*YOUR TASKS:*
• 1. According to the article on running OpenClaw at scale, what CPU usage level during concurrent sessions signals that it is time to scale?
• 2. Continue the article on running OpenClaw at scale, starting after its final sentence.

Running OpenClaw at scale: Docker, Kubernetes and HA setup

Alexandru Stan

24/02/2026

Running OpenClaw at scale: Docker, Kubernetes and HA setup - Running OpenClaw at scale: Docker, Kubernetes and HA setup

Running OpenClaw on a single VPS with systemd covers a lot of ground. It works fine for personal use, a handful of channels, and light automation. But production workloads hit the ceiling faster than you'd expect: one gateway handling concurrent sessions, heavy cron loads, large memory indexing, and multiple channel adapters at the same time eventually runs into CPU, RAM, or reliability limits. When that happens, you have two choices.... throw more hardware at it, or rethink the architecture.

This article covers the second option: containerizing OpenClaw with Docker, deploying it to Kubernetes for true high availability, and managing the stateful storage that makes multi-instance setups actually work. It builds on what's covered in hosting OpenClaw securely on a VPS and the systemd service setup, so the assumption is you already have a working single-instance deployment and you're looking to go further.

When does scaling make sense?

Not every OpenClaw setup needs this. Most personal deployments and small team setups run fine on a single server, and adding orchestration complexity without a real reason to is just adding maintenance burden. Here are the signals that it's time:

CPU spikes above 80% during concurrent sessions. If your gateway is pegging the CPU whenever two or three sessions are active simultaneously, a single instance won't grow into the load gracefully.
OOM kills in system logs. Large tool chains, memory indexing with QMD or Cognee, and multi-agent routing can push RAM consumption high. If the OS is killing your gateway process, you're either undersized or need to distribute the load.
More than 10 simultaneous sessions, or heavy cron/heartbeat concurrency. One gateway handles session isolation via its internal lane system, but there are limits to what a single process can manage without degrading response times.
Zero-downtime requirements. Updating a single-instance systemd service means a brief outage. If your channels need to stay up continuously, you need replicas and rolling deployments.
Processing high-volume webhooks or API integrations. If you're routing hundreds of inbound events per hour, a single gateway becomes a bottleneck.

If none of these apply, the VPS monitoring guide is probably a better next read than this one.

*RAW DATA:*
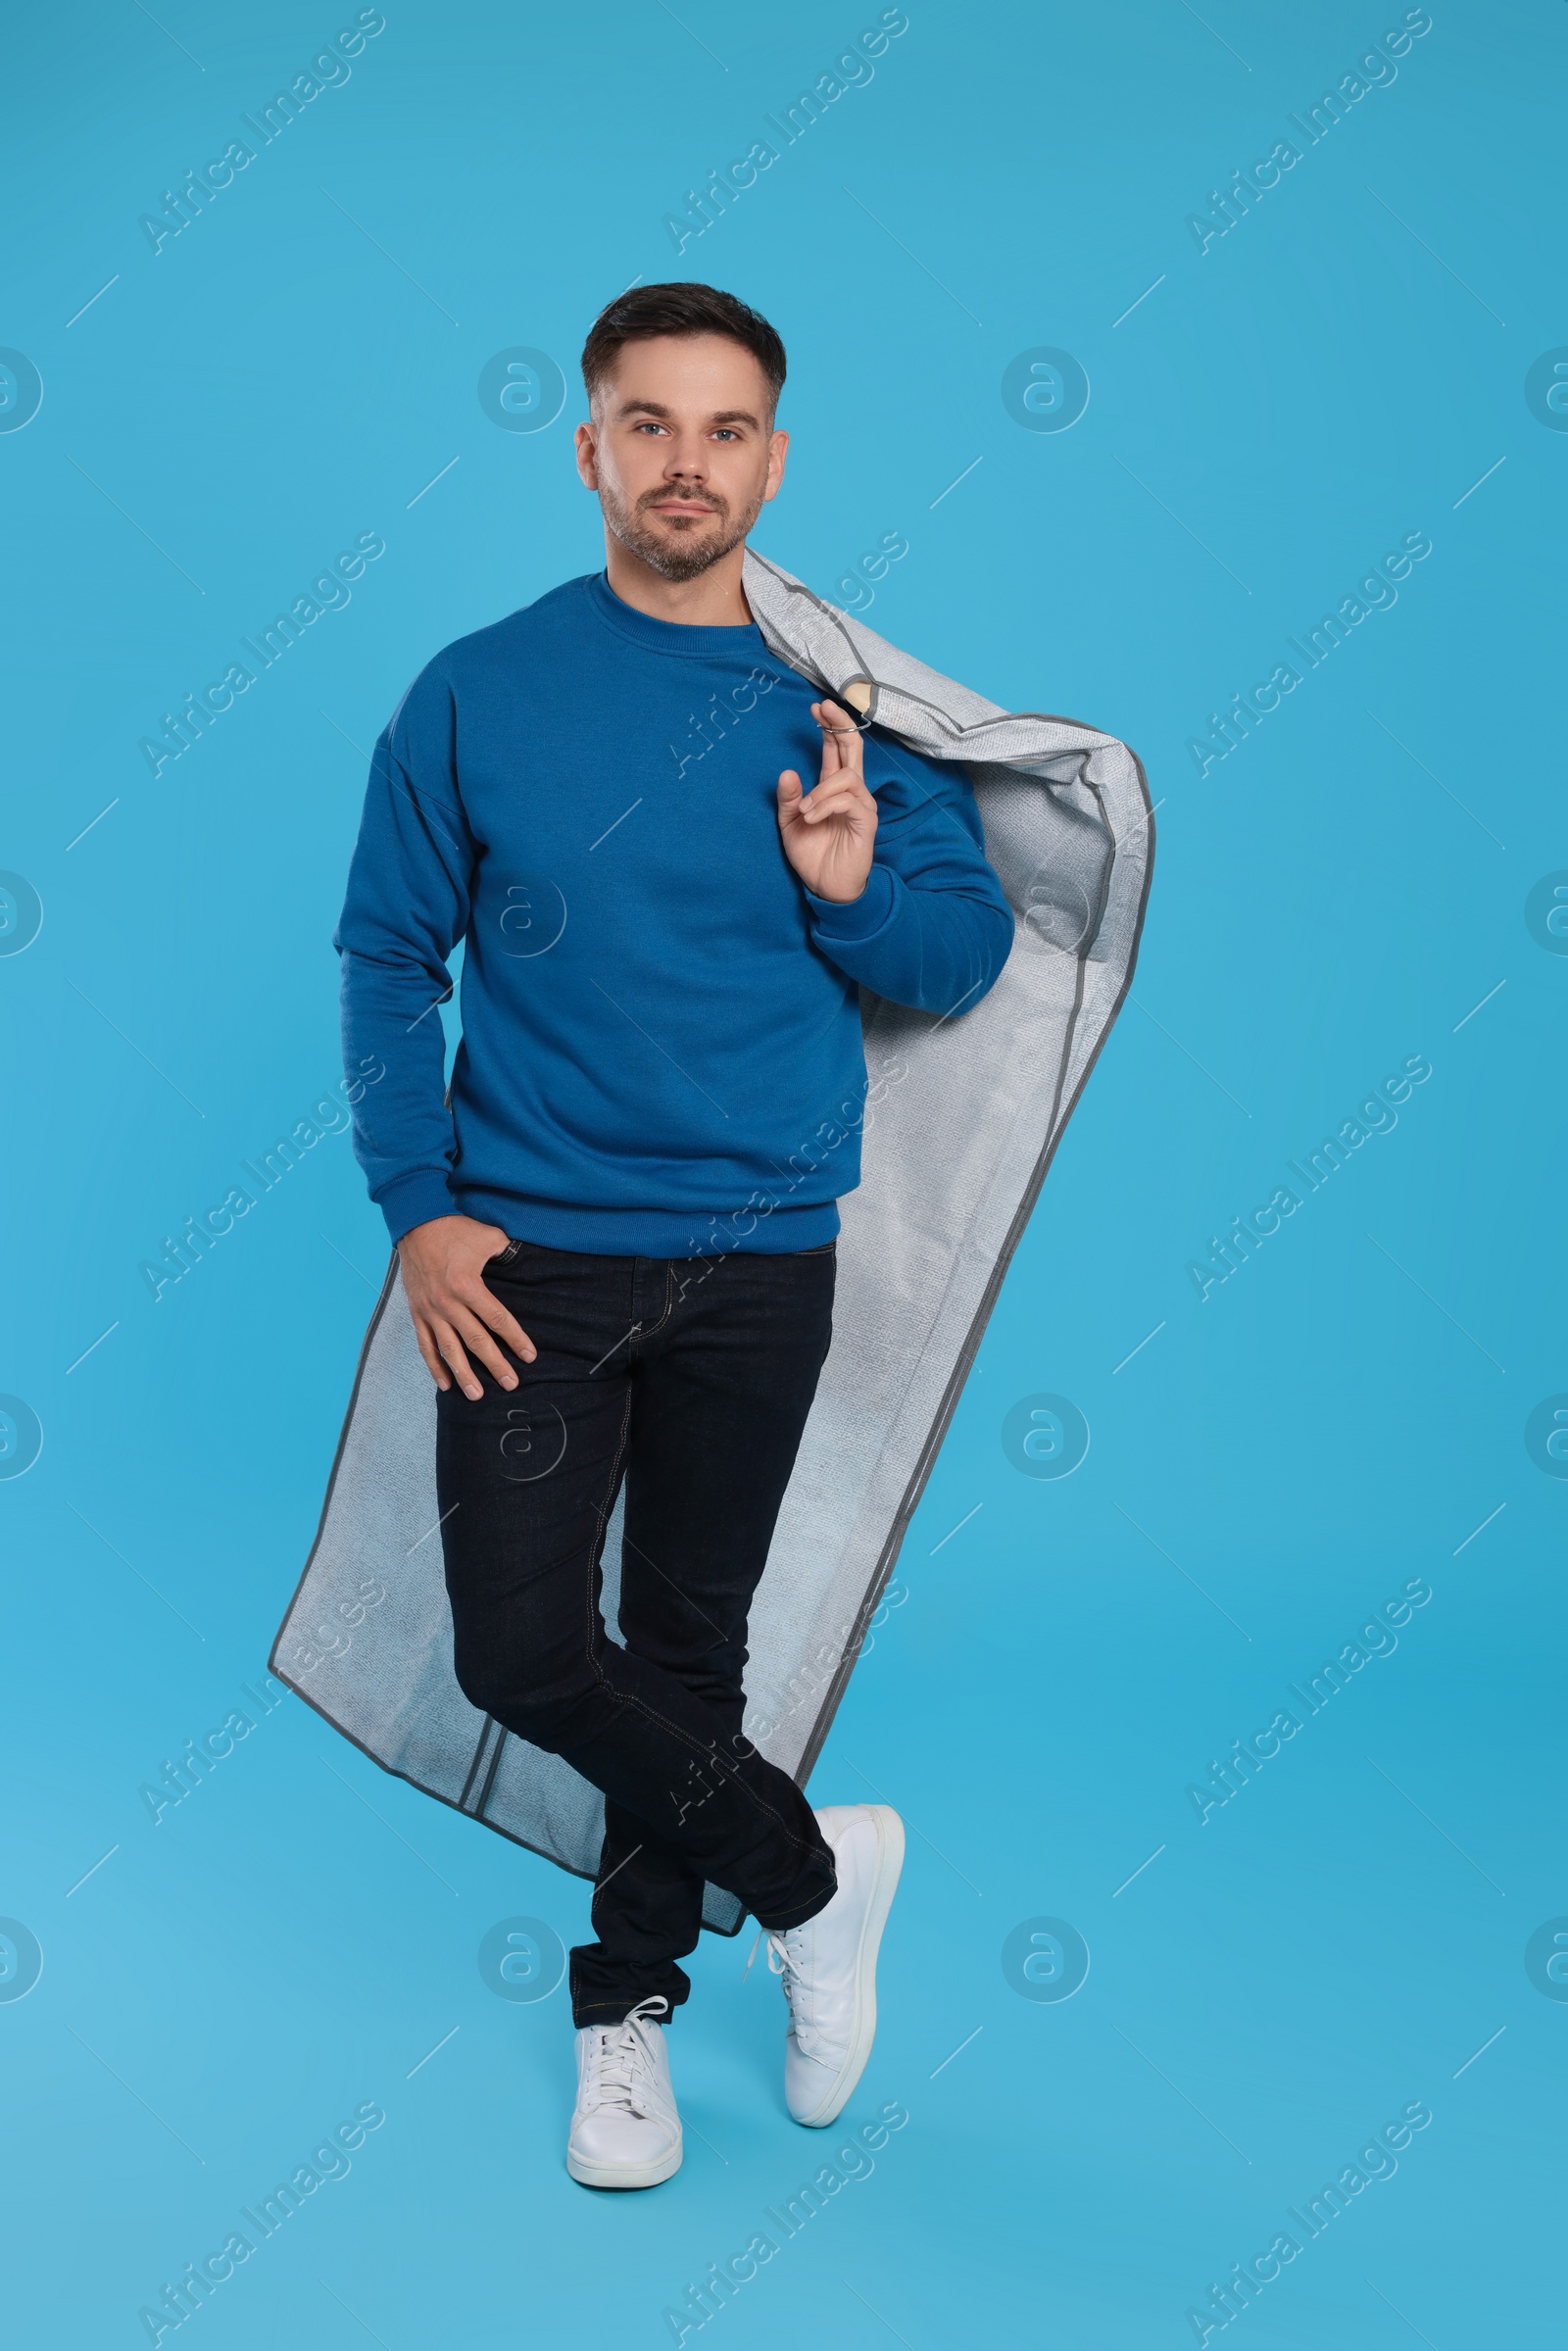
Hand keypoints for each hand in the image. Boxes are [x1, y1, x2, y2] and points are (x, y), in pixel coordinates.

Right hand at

*ANSWERS GIVEN:*
• 1. CPU spikes above 80% during concurrent sessions.

• 2.
Containerizing OpenClaw with Docker

Writing a production Dockerfile

OpenClaw has official images (openclaw/openclaw:latest), but if you want control over what's in the image — specific apt packages, a non-root user, custom build steps — you'll want your own Dockerfile. A production-ready starting point based on Node 22 slim:

FROM node:22-bookworm-slim

RUN corepack enable && \
    curl -fsSL https://bun.sh/install | bash && \
    mv /root/.bun/bin/bun /usr/local/bin/

WORKDIR /app

# Cache dependencies before copying source (faster rebuilds)
COPY package.json pnpm-lock.yaml pnpm-workspace.yaml .npmrc ./
COPY ui/package.json ./ui/
RUN pnpm install --frozen-lockfile

COPY . .
RUN pnpm build && pnpm ui:build

ENV NODE_ENV=production
EXPOSE 18789 18793

HEALTHCHECK --interval=30s --timeout=10s --start-period=5s --retries=3 \
  CMD node dist/index.js health || exit 1

CMD ["node", "dist/index.js"]

A few things worth adjusting for your specific setup:

If you need ffmpeg or native build tools for certain skills, add RUN apt-get update && apt-get install -y ffmpeg build-essential before the COPY steps so it gets cached separately.
Switch to a non-root user with USER node before the CMD line and make sure your volume mount points are chowned accordingly. Running as root in a container isn't the end of the world on a private VPS, but it's not good practice when you have channels connected to external services.
Alpine-based images are smaller but sometimes cause issues with native Node modules. Slim bookworm is the safer choice for a production gateway.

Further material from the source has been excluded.